Le urla di dolore di mia sorella avevano portato mio nonno e altri servitori in quella stanza ad aiutare me e mia nonna o semplicemente ad osservare. Dopo ultima lunga spinta il bambino nacque. 

« Una bambina! » Mi avvicinai ma non abbastanza in tempo. Era così bella nonostante l'avessi visto per un millesimo di secondo.

« Posso vederla? »
Dissi, sperando che la pietà di mio nonno per me ,mia sorella e la bambina fossero tali da farmela portare a Mystic Falls anche se come orfana ma almeno sarebbe rimasta viva e tra le persone con il suo vero sangue.

Mia nonna si avvicinò sorridendo ma fu interrotta dalla voce potente e severa dell'uomo accanto alla porta.

« Cosa fate? Portatela qui! »
Lei si avvicinò a mio nonno che non appena la prese in braccio la guardò con disprezzo. Amara distrutta nel letto assisteva alla scena implorandomi con lo sguardo di salvarla ma in un momento pensai che sarebbe stata uccisa da qualcuno nella casa per non mandare la famiglia bulgara nello scandalo e nella vergogna.

« Vi prego lasciatela a me. Nessuno saprà di Amara.» Dissi ma fui subito contraddetta.

« Non ci pensare nemmeno! »
Negli occhi di tutti c'era la speranza per quella bambina, nessuno la voleva lì nella casa ma nemmeno morta. Mio nonno era severo ma non avrebbe mai ucciso suo nipote. Mai.

« Posso vederla una volta?  Una volta sola!»
Implorai con le lacrime agli occhi. Ma quello sguardo non fece nessun effetto così lui andò verso il corridoio con la piccola che piangeva. 

Come poteva toglierla a sua madre? Non capivo e non intendevo mollare. Infatti cercai di fermarlo ma invano. Un mano mi prese il braccio per fermarmi ma non con cattiveria.

« Dimenticatela ! Questa bambina è la vergogna della famiglia e sperate abbia pietà con vostra sorella! »

« No vi prego! No! »

Quelle mani mi avevano preso in un abbraccio forte e di amorevole . Avevano preso la decisione di portarla via da noi senza nemmeno vederla negli occhi una sola volta. Quella crudeltà mi distruggeva.

« Davina lasciala andare. Lasciala andare, piccola mia, lasciala andare! »

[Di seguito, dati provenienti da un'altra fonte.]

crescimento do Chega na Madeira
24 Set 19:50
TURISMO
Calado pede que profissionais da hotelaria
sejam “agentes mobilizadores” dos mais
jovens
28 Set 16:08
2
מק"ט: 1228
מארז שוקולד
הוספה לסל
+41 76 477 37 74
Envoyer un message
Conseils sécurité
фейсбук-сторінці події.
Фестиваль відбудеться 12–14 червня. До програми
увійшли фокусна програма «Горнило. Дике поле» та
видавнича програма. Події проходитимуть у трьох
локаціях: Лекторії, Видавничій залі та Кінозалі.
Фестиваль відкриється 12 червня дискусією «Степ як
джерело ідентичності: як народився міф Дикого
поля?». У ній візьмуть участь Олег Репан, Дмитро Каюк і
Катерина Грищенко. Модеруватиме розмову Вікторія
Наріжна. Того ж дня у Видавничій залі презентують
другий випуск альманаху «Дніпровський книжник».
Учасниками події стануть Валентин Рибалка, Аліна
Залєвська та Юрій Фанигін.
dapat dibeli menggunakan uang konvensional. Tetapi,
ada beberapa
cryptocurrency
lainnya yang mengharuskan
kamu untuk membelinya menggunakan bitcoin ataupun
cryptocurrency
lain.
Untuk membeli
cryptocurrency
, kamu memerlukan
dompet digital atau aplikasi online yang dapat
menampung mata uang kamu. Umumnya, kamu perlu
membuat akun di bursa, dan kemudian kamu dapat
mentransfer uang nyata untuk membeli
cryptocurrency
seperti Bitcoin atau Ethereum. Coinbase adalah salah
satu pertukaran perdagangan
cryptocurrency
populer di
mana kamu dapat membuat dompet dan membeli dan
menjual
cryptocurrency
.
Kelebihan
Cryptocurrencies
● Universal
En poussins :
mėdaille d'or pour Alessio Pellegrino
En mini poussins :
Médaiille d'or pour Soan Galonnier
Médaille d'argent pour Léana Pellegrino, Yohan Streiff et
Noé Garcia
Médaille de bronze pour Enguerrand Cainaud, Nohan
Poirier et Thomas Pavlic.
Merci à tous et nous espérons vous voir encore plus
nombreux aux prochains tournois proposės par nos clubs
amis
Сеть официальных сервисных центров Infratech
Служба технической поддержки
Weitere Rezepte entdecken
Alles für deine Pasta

Mia nonna piangeva, mi fece appoggiare la testa sulla sua spalla ma non c'era nulla che mi potesse confortare in quel momento. La figlia di mia sorella sarebbe morta o finita in chissà quale posto. Non potevo vivere senza il rimorso perché avevo lasciato andare così qualcosa di importante e nessuno l'avrebbe mai rivista.

« Vi prego. Fermatelo. Vi prego. »
Piangevo come non mai. Odiavo me stessa con tutto il mio cuore. I servitori avevano il volto coperto da un velo di pietà, quella riluttanza nel tenere la neonata era scomparsa. Avevo perso e così mia sorella poteva essere esiliata e io sarei dovuta tornare a corte prima del previsto.  Odiavo quella situazione ma ero costretta.